Dan Ives, head of technology research at GBH Insights, talks to IGTV’s Victoria Scholar about the tech earnings this week in the United States. 


Tesla slumped 4.55% in the after hours session following the release of its quarterly earnings. At first glance, the numbers appear better than expected.

The electric carmaker reported a first quarter (Q1) record loss of $709.6 million. Excluding items, that amounts to a loss of $3.35 per share (compared with analysts’ estimates for around $3.58). Revenue hit $3.41 billion, compared with expectations for $3.22 billion. Capital spending hit $1.1 billion in the first three months of the year, which was larger than expected. Free cash flow hit minus $1 billion, down from negative $277 million in Q4. CEO Elon Musk said Tesla will reach its production target of 5000 Model 3 cars a day by the end of June, also saying that the firm should become profitable in the latter six months of 2018.


Shares in Apple closed the session up 4.42% following its quarterly update. The tech giant returned cash to shareholders through a $100 billion share buyback programme and raised its dividend by 16% to $0.73 a share.

iPhone sales came in at 52.2 million for the first three months of the year, having risen 3% year-on-year, but came in just shy of Wall Street’s estimates. According to CEO Tim Cook, the iPhone X was the best-selling device each week in the quarter, allaying concerns over the smartphone’s high price tag. Group revenue rose 16% to just above $61 billion. Services revenue soared to $9.1 billion. Average selling prices fell short of estimates, coming in at $728, compared with expectations for $742. Apple’s group Q2 profits rose 25.3% to $13.8 billion. The results also boosted shares in Apple’s suppliers in Europe, including STMicroelectronics and Austria Microsystems.

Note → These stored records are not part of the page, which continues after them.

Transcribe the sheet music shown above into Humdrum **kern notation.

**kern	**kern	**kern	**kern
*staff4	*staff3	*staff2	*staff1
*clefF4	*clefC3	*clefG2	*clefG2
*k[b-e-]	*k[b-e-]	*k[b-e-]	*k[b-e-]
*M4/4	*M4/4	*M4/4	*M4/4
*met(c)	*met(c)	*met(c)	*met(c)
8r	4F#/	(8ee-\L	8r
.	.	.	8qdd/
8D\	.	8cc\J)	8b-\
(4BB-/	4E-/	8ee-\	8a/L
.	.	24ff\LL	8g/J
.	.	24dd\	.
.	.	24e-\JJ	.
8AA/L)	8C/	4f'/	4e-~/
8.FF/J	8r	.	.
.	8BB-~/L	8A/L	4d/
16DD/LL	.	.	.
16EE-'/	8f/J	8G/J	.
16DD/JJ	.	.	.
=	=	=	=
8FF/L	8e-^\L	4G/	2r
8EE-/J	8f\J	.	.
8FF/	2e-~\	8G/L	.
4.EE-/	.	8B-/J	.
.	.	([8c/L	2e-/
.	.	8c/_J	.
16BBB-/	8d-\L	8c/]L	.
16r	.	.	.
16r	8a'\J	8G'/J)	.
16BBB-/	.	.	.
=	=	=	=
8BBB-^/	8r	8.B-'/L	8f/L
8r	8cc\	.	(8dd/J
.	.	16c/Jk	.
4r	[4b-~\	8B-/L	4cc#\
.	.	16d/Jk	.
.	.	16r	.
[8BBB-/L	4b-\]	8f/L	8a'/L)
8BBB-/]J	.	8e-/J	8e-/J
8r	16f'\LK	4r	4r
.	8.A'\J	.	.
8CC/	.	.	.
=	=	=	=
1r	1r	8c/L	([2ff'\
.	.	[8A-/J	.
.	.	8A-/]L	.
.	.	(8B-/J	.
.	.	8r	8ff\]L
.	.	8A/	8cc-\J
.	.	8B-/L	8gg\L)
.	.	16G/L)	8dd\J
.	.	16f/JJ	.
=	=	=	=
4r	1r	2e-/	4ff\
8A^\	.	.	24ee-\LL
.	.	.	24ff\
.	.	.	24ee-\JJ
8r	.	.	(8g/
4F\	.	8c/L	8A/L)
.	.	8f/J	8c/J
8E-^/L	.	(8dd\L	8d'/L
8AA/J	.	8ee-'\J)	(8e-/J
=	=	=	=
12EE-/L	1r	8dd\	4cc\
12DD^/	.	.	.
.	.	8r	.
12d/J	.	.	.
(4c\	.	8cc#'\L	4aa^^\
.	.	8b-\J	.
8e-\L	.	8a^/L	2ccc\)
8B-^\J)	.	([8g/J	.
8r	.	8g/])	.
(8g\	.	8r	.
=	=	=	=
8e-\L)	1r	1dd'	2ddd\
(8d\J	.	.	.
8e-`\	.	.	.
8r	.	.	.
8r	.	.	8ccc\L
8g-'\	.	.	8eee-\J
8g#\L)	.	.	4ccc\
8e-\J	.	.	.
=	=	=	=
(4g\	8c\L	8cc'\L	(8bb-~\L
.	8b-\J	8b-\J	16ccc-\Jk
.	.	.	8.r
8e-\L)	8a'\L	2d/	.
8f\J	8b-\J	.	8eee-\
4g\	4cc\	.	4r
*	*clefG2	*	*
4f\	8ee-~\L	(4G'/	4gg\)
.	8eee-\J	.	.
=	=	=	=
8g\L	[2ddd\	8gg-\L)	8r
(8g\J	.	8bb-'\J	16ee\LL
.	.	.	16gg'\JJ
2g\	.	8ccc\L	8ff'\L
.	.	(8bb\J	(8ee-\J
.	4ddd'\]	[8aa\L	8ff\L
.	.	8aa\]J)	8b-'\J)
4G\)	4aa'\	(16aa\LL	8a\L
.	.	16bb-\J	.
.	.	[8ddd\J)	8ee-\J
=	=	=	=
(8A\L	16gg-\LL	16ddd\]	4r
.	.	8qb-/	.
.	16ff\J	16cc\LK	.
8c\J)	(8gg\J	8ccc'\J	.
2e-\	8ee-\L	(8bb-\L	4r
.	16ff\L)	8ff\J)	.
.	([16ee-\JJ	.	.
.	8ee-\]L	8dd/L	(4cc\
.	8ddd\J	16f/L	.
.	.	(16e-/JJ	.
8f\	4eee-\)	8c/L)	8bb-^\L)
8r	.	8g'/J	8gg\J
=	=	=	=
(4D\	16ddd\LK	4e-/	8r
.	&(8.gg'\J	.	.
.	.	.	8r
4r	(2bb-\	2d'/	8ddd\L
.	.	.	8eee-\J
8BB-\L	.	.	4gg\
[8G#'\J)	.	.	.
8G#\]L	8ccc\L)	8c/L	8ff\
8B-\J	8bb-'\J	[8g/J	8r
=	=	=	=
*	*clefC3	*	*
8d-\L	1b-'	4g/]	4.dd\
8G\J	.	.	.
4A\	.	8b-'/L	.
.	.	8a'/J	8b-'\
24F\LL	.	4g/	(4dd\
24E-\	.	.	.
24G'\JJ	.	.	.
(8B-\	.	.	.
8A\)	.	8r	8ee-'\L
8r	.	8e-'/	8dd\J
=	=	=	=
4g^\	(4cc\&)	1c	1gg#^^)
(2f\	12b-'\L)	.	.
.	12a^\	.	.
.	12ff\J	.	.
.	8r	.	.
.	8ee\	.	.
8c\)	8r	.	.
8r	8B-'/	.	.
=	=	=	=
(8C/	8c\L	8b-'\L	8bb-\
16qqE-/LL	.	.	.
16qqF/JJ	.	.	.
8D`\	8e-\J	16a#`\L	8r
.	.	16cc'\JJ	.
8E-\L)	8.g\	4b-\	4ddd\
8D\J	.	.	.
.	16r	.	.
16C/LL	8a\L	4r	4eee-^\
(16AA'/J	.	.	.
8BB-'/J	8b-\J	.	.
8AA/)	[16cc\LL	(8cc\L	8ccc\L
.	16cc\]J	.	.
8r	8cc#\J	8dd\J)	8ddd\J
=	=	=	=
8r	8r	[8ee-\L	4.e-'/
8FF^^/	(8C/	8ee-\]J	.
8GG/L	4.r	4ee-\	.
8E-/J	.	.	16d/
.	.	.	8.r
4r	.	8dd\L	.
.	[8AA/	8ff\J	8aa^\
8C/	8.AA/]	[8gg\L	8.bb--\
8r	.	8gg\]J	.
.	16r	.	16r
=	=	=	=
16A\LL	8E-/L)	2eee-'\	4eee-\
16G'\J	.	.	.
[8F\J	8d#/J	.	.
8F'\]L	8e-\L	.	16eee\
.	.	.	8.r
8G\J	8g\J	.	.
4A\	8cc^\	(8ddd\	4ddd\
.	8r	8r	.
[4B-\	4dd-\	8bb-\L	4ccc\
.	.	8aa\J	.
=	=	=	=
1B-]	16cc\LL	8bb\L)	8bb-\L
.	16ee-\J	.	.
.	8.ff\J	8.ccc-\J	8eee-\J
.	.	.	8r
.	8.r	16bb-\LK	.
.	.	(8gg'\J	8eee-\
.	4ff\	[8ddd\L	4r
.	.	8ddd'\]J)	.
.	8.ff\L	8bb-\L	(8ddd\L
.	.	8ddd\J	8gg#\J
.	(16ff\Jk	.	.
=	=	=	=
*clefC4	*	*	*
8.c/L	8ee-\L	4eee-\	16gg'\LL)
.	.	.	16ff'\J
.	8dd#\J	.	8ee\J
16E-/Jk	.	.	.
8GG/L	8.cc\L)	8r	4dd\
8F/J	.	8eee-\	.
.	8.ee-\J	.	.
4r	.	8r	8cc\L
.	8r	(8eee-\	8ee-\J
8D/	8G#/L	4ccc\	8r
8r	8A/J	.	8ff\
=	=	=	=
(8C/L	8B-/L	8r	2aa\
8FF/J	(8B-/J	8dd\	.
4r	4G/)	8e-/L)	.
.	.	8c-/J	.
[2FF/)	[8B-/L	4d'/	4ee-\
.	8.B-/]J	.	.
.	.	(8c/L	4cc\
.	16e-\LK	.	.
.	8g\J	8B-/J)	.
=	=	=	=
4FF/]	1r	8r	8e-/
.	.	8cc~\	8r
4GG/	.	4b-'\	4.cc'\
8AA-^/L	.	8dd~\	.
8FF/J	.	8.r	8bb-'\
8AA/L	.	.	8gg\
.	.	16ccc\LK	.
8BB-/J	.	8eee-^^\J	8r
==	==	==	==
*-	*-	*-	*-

Snap shares hit an all-time low, falling by 21.9% on Tuesday after a disappointing quarterly update. Snapchat’s ad prices, excluding Story ads, slumped by 65% year-on-year.

Disappointing guidance also spooked investors after Snap warned that revenue would ‘decelerate substantially’.  There were concerns over the quarter about the company app’s redesign, after Kylie Jenner shed $1.3 billion off its market cap by tweeting that she was ‘sooo over’ Snapchat. Revenue hit $230.7 million falling short of estimates by $13 million. Adjusted earnings before interest, taxes, depreciation and amortisation (EBITDA) came in at minus $218 million, down from $158 million in Q4, and was the worst figure since the stock’s floatation. Dan Ives, head of technology research at GBH Insights, said Snap is ‘in the penalty box over the next few quarters with this “black box” 1Q performance’.